■ **Task objective**
Please identify every line in the listing below that contains the word "oder", treating uppercase and lowercase letters as different, and copy each of those lines.

■ **Stored dataset items**
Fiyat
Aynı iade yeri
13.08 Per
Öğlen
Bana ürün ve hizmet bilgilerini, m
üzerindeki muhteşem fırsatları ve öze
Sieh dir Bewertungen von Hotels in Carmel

...

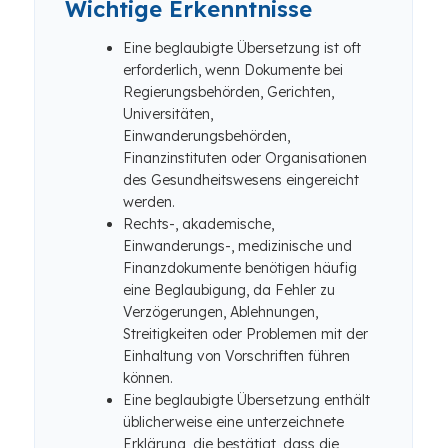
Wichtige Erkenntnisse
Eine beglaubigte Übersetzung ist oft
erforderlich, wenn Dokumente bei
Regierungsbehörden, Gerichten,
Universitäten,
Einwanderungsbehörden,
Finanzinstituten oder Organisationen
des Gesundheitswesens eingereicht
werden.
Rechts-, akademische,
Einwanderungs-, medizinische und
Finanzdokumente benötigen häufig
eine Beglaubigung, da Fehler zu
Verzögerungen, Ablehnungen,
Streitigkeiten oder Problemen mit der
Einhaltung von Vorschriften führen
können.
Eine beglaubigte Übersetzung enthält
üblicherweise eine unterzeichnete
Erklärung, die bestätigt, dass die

■ **Exercise solution**
Finanzinstituten oder Organisationen
Streitigkeiten oder Problemen mit der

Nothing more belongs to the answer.